Within hours, Facebook told TechCrunch it would shut down the iOS version.
News coverage framed it bluntly:
"People between the ages of 13 and 35 were paid up to $20 a month… to spy on their phones."
"Photos, videos, location, web browsing history."
"The teens signing up to this don't know what they're getting into."
A month later, Facebook pulled Onavo Protect from Google Play, and U.S. senators demanded answers—questioning whether consent can be meaningful when users are as young as 13.
Then comes one of the only concrete penalties mentioned: in 2023, Australia's federal court ruled Facebook Israel and Onavo engaged in conduct "liable to mislead consumers." They marketed Onavo as a privacy tool while using it to harvest data for Facebook's business. The fine: $13 million.
"Marketed Onavo as a privacy tool while secretly using it to harvest data…"
But the narrator points out how tiny this is relative to Meta's scale (profits over $50B/year):
"For Meta… this is pocket change."
The video ends by zooming out to a cultural pattern: as technology becomes more sophisticated, privacy often gets traded away for convenience. People accept facial recognition at airports for shorter lines; over time, these "trade-offs" become defaults—and eventually opting out becomes difficult or impossible.

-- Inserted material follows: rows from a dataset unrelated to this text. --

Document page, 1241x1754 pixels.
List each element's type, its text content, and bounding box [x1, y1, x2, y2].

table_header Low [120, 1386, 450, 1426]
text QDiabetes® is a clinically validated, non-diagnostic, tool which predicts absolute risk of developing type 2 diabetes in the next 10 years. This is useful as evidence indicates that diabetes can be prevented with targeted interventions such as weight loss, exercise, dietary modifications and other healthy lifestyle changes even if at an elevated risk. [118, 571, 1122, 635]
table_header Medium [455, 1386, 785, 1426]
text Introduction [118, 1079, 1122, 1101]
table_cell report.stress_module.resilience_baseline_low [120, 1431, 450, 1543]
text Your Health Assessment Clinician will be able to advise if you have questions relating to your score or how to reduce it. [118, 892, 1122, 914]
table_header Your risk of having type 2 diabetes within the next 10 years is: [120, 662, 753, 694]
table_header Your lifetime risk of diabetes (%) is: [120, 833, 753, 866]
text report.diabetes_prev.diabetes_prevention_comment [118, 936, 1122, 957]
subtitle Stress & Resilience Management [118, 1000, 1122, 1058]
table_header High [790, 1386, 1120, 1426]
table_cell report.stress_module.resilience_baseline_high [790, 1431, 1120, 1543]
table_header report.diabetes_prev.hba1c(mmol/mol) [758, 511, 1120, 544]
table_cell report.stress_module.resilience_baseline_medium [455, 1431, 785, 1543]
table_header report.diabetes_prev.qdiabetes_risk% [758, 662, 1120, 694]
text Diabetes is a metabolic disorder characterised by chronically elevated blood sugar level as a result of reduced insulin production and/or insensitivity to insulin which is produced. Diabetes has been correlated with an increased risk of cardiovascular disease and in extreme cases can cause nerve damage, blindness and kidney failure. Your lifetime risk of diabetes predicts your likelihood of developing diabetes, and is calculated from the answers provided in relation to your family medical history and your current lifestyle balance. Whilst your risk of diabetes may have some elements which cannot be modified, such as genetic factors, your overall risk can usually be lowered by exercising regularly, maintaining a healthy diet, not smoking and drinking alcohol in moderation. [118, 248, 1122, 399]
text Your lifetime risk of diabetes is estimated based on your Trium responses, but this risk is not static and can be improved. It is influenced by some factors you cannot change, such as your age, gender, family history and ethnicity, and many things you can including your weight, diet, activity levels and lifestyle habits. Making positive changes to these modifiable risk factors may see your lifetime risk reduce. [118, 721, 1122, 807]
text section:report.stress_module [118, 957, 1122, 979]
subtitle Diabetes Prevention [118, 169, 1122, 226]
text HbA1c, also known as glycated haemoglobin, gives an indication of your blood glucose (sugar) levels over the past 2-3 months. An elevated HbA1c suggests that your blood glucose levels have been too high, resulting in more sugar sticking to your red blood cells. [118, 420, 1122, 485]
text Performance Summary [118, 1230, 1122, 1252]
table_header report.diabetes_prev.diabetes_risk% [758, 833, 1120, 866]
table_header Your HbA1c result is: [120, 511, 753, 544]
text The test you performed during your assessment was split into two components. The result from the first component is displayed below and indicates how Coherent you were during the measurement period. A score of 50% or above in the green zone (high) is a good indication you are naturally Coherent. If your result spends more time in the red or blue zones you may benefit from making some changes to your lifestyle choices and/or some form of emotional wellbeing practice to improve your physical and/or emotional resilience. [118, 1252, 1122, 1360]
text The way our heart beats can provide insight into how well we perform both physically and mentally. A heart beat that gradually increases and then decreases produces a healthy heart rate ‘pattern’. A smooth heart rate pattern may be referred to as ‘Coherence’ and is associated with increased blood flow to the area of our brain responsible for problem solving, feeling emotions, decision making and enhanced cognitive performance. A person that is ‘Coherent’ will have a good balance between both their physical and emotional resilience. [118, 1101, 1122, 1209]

"The more we accept these trade-offs, the more they become standard until opting out is no longer an option."
Social media accelerates this normalization. The video claims heavy Facebook users show increasingly relaxed attitudes toward privacy, becoming accustomed to tracking and surveillance.
And it ends with a cutting reframe of Zuckerberg's legacy. Facebook says its mission is to "connect the world," but the narrator suggests a more accurate slogan would be:
"Move fast, break privacy."
Chronologically, the video argues that Facebook bought Onavo not just to help users save data, but to gain market intelligence—and that Onavo Protect allegedly crossed a line by functioning like a man-in-the-middle surveillance system. When scrutiny increased, Facebook allegedly pivoted to even more aggressive data collection through Project Atlas, including teens, until public exposure forced shutdowns. The final message is a warning: privacy erosion doesn't always happen with a bang—it often happens through small "reasonable" steps that quietly become normal.